*Work request*. Check every line of the data below for the word "investasi", then give only the number of lines that have it.

*Material shown*.
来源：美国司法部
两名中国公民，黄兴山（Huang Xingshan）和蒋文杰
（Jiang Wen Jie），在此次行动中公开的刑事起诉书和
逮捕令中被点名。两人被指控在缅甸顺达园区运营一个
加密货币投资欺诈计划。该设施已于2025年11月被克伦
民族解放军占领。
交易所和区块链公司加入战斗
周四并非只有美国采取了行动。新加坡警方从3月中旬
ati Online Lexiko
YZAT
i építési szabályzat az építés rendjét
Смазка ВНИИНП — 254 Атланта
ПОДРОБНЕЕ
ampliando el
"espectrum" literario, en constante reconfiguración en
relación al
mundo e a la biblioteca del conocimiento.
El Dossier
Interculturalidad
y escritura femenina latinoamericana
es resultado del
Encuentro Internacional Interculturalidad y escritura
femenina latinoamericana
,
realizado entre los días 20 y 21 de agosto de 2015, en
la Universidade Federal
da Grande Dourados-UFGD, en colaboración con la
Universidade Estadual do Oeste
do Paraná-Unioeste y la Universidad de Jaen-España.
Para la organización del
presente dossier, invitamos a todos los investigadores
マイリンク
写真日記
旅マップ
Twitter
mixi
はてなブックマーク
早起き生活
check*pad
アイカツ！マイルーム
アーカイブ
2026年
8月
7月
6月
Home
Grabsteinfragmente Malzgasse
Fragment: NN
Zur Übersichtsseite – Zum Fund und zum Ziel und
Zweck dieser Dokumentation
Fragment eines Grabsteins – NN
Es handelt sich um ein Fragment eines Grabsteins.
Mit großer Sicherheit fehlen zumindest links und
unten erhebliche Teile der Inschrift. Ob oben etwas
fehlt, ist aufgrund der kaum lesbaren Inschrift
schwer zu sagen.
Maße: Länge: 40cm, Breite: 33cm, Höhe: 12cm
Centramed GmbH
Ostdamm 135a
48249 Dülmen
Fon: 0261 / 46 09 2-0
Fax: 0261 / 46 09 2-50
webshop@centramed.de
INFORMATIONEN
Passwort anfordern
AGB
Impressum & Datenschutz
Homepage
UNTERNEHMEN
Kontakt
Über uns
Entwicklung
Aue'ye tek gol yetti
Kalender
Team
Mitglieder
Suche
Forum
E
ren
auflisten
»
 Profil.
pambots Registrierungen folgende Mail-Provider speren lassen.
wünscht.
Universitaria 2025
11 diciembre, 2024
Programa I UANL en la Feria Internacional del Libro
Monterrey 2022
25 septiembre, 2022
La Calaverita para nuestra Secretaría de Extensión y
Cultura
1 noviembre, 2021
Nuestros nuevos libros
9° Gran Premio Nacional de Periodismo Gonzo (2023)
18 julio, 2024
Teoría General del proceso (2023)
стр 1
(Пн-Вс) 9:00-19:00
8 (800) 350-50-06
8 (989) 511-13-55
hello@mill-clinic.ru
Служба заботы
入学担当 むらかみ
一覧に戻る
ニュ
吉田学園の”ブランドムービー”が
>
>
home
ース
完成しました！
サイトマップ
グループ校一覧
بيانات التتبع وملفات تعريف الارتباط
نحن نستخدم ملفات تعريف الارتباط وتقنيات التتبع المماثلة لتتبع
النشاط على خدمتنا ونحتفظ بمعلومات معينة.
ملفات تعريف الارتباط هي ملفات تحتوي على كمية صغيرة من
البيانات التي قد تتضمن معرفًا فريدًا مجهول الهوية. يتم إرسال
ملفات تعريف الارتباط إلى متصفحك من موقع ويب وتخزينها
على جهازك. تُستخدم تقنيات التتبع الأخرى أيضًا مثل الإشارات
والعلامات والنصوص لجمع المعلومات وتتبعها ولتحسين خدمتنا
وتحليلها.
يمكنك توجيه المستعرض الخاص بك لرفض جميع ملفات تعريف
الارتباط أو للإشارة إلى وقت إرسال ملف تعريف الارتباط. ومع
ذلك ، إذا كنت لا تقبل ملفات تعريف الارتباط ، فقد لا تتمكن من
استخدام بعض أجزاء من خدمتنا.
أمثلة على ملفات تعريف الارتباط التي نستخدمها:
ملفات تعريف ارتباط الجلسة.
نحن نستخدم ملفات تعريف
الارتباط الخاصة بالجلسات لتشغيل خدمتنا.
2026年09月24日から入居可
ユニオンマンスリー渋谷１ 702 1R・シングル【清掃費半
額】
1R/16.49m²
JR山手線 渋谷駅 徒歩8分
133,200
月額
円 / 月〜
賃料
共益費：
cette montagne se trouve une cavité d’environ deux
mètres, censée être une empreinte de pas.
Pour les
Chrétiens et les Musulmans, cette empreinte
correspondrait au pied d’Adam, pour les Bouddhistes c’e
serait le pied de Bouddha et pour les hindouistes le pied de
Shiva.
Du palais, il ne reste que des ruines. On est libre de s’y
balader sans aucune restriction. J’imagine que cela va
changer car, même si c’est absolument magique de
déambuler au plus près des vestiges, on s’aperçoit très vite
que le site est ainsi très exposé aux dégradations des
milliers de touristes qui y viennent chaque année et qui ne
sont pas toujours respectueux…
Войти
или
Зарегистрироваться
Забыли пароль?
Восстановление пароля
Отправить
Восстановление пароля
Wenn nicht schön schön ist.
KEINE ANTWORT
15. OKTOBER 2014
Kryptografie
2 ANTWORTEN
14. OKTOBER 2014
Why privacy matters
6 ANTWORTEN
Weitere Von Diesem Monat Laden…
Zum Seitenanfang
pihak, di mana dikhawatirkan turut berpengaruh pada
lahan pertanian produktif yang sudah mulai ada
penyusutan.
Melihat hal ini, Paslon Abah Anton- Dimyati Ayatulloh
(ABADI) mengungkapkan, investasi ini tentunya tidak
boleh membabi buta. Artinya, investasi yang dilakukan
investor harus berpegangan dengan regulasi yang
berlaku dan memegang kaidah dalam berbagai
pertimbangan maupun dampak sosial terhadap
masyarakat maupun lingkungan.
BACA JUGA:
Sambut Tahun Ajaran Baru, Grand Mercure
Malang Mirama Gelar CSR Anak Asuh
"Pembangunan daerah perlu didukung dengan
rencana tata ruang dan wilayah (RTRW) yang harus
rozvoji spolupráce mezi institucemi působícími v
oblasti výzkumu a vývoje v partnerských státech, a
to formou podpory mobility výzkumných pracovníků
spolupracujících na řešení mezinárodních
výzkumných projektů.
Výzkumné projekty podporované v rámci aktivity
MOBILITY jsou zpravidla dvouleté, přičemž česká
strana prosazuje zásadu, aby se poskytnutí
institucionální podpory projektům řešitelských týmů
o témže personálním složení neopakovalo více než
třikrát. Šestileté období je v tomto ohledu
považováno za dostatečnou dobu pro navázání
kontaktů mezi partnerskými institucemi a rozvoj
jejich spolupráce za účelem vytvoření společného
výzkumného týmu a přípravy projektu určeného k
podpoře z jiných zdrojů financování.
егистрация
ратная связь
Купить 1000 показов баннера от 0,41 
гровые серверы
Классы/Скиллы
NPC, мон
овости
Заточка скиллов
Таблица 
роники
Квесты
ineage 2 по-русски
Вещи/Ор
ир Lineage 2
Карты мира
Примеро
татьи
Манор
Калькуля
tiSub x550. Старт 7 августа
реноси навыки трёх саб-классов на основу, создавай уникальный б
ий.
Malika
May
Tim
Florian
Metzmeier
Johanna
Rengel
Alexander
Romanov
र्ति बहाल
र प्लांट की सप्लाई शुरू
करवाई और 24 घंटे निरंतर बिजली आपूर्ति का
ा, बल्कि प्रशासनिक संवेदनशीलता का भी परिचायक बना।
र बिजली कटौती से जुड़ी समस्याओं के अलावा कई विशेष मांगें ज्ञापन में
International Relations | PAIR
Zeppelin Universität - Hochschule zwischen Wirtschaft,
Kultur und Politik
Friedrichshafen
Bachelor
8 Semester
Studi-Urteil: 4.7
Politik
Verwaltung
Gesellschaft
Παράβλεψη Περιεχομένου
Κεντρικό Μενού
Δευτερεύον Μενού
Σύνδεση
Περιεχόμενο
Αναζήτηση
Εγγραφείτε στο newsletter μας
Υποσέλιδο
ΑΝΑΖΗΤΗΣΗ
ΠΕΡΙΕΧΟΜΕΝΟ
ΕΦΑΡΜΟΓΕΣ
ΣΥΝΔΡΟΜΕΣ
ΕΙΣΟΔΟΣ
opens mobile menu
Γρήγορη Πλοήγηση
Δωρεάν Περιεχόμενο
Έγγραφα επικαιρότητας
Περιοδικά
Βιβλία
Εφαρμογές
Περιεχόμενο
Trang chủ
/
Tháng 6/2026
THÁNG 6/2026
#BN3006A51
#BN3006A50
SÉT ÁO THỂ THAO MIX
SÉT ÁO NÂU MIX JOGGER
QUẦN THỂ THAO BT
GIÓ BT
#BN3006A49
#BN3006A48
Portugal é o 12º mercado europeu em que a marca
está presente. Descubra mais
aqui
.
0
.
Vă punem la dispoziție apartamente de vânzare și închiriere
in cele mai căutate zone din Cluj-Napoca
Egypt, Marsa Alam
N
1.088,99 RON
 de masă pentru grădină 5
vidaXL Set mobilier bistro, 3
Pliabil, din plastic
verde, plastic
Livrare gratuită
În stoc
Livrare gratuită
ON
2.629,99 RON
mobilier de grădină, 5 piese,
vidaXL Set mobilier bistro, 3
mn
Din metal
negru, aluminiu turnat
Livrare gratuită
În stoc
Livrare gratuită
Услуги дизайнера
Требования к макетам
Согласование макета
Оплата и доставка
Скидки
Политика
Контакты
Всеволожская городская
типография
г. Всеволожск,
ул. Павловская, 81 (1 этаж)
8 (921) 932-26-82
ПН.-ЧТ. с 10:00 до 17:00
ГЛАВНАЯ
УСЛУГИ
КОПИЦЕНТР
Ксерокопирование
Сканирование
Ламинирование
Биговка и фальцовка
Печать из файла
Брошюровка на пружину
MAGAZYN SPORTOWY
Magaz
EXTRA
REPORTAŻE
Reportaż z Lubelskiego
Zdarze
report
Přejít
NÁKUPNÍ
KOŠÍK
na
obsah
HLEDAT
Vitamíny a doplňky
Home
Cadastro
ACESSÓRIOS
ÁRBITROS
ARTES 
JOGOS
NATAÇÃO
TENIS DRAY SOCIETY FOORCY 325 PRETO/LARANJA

*Solution to this problem*. 2